Digital Diatribes

A presentation of data on climate and other stuff

A Strange Thing Happened on the Way to Global Cooling… (February 2009 Update on Global Temperature – RSS)

Posted by The Diatribe Guy on February 5, 2009

One of the things that got me interested in looking at the trends and doing analysis on the actual temperature numbers was because the story I saw painted by looking at the data was not at all the story I heard painted on the evening news. One thing that has upset me about this whole ordeal is the willingness of AGW proponents to be openly hypocritical. For example, when there is a drought or wildfire in some region, they have no problem pointing to Carbon Dioxide as the culprit, as if these things only first started happening in the 20th Century. But, if it snows in Dubai, it’s brushed aside as an interesting anecdote. Or, worse yet, we are told that it is perfectly consistent with some theory or another on global warming and/or climate change. We are told that only long-term trends mean anything, and short-term trends are just noise.

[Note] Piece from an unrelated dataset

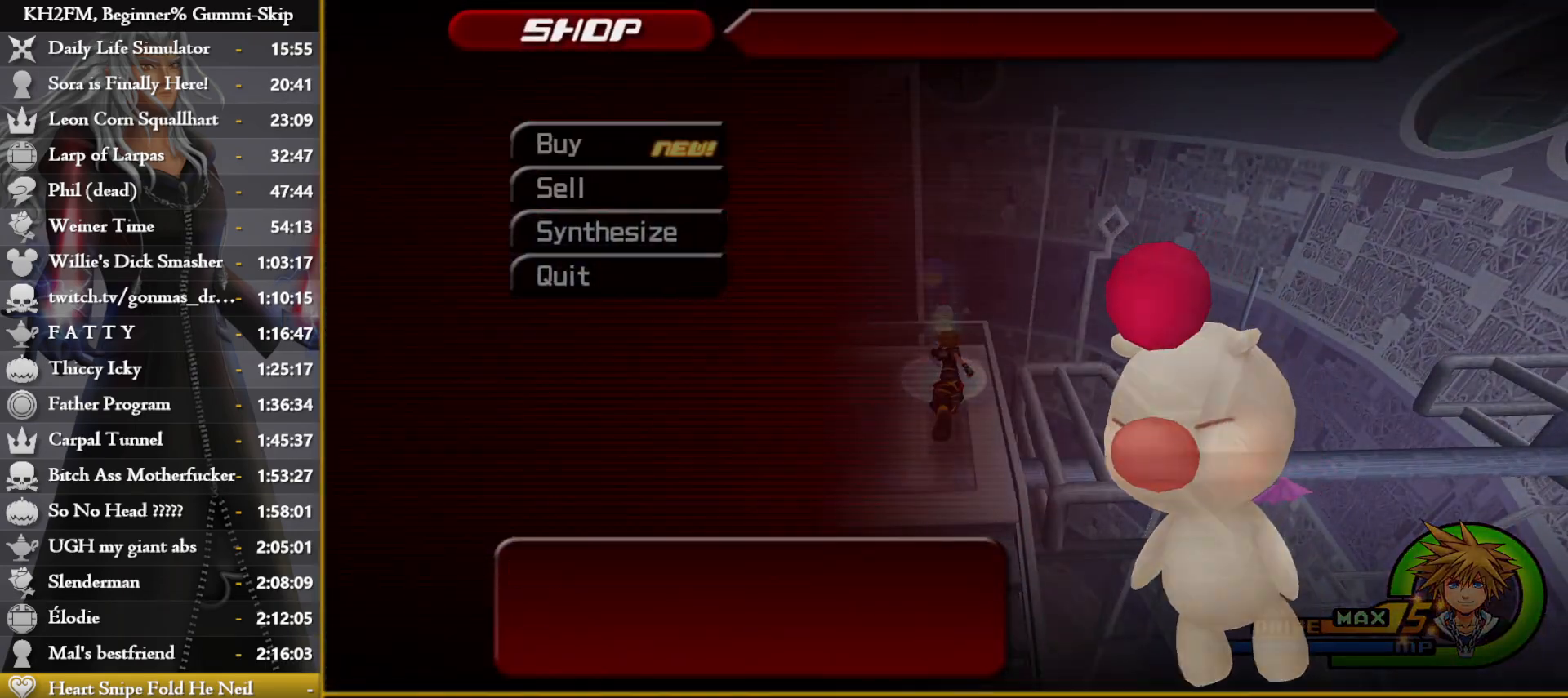
{"buttons": [], "left_stick": "center", "right_stick": "center", "events": [[17, "CROSS", "up"], [50, "CROSS", "down"], [150, "CROSS", "up"], [367, "DPAD_DOWN", "down"], [433, "DPAD_DOWN", "up"]]}
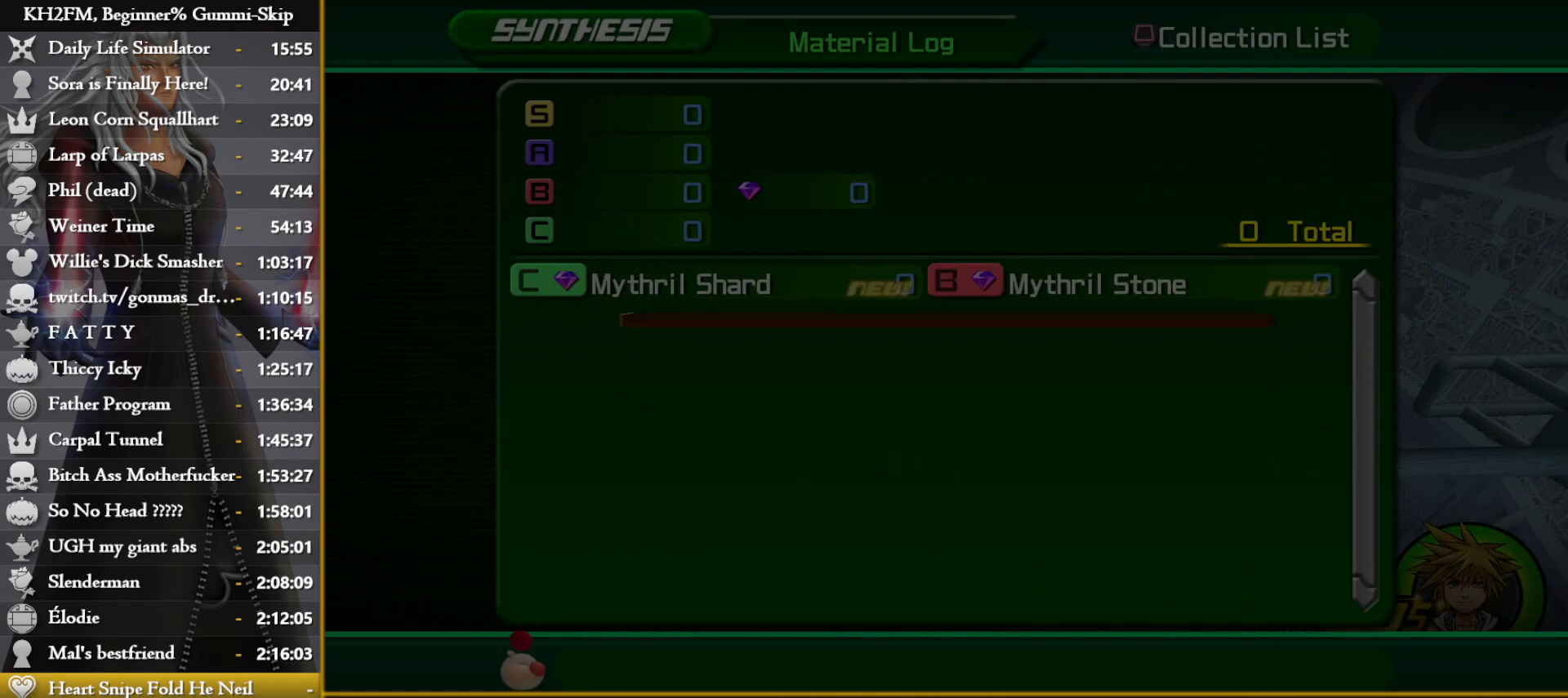
{"buttons": ["CROSS"], "left_stick": "center", "right_stick": "center", "events": [[17, "DPAD_DOWN", "down"], [83, "DPAD_DOWN", "up"], [100, "CROSS", "down"], [183, "CROSS", "up"], [233, "CROSS", "down"], [333, "CROSS", "up"], [367, "CROSS", "down"], [450, "CROSS", "up"], [500, "CROSS", "down"]]}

I am, admittedly, a skeptic. There are many reasons why I am skeptical about the anthropogenic contribution to the warming climate. There are many reasons why I am skeptical about the veracity of the data itself. I am not, however, skeptical about the fact that there has been a warming trend over the last century+. The data is clear. But it is not a catastrophic warming, and I see no particular reason to believe it’s due in its entirety to man-made causes. That is my position. I understand that we do not all agree. I also happen to believe that we are headed for a cooling period over the next two, 3, or 4 decades. This is based on historical observation of different things that I’ve presented here.

But what I do not want to do is start making lame excuses for my position. I prefer to let the data play out. I’m either right or I’m wrong.

And so, the last thing I do is run away from new data that doesn’t fit in conveniently with my position.

The fact is, the latest RSS temperature anomaly is a somewhat surprisingly warm one. I say “somewhat surprisingly” in the context of the data trends and in the context of things like La Nina, cooler PDO, and a non-increasing AMO, on top of a quiet sun for an extended time period. However, for those of us who kept an eye on the different temperature maps, the result was not necessarily surprising. There were a number of warm anomalies around the globe during the month, so the result was not a surprising one in that respect. But had you asked me before the month began if I could foresee that jump, I would have said “no.”

But it is what it is. I could talk about how one month doesn’t make a trend and isn’t in and of itself indicative of anything. And I’d be correct. But this is the same argument AGW proponents use whenever there’s a cold month. Instead, I just prefer to add the data point and see what the trends say.

There are a couple points I’d like to add, though: The first is a point that I saw made on the Watts thread regarding the RSS anomaly. It’s right on the mark, in my opinion. (I’m paraphrasing. I’d link to it, but I’m getting an error at the moment trying to head over to Watts). Basically, the point is that we skeptics are in a somewhat unusual psyche. Most of us actually want warmer weather because we believe the warming is a natural cycle, and is overall very beneficial to us – less disease, longer growing seasons, etc. And yet, we somewhat perversely find ourselves rooting for cooler weather simply to try and quiet the AGW crowd. Our concern is that they are going to do stupid things like implement horrible and costly policy in the name of combating global warming, and that this risks higher taxes, limitations on freedoms, more regulation, and deficit spending all for a non-existent problem. So, it’s a conundrum to us that we at once want warmer weather and colder weather. We can’t win.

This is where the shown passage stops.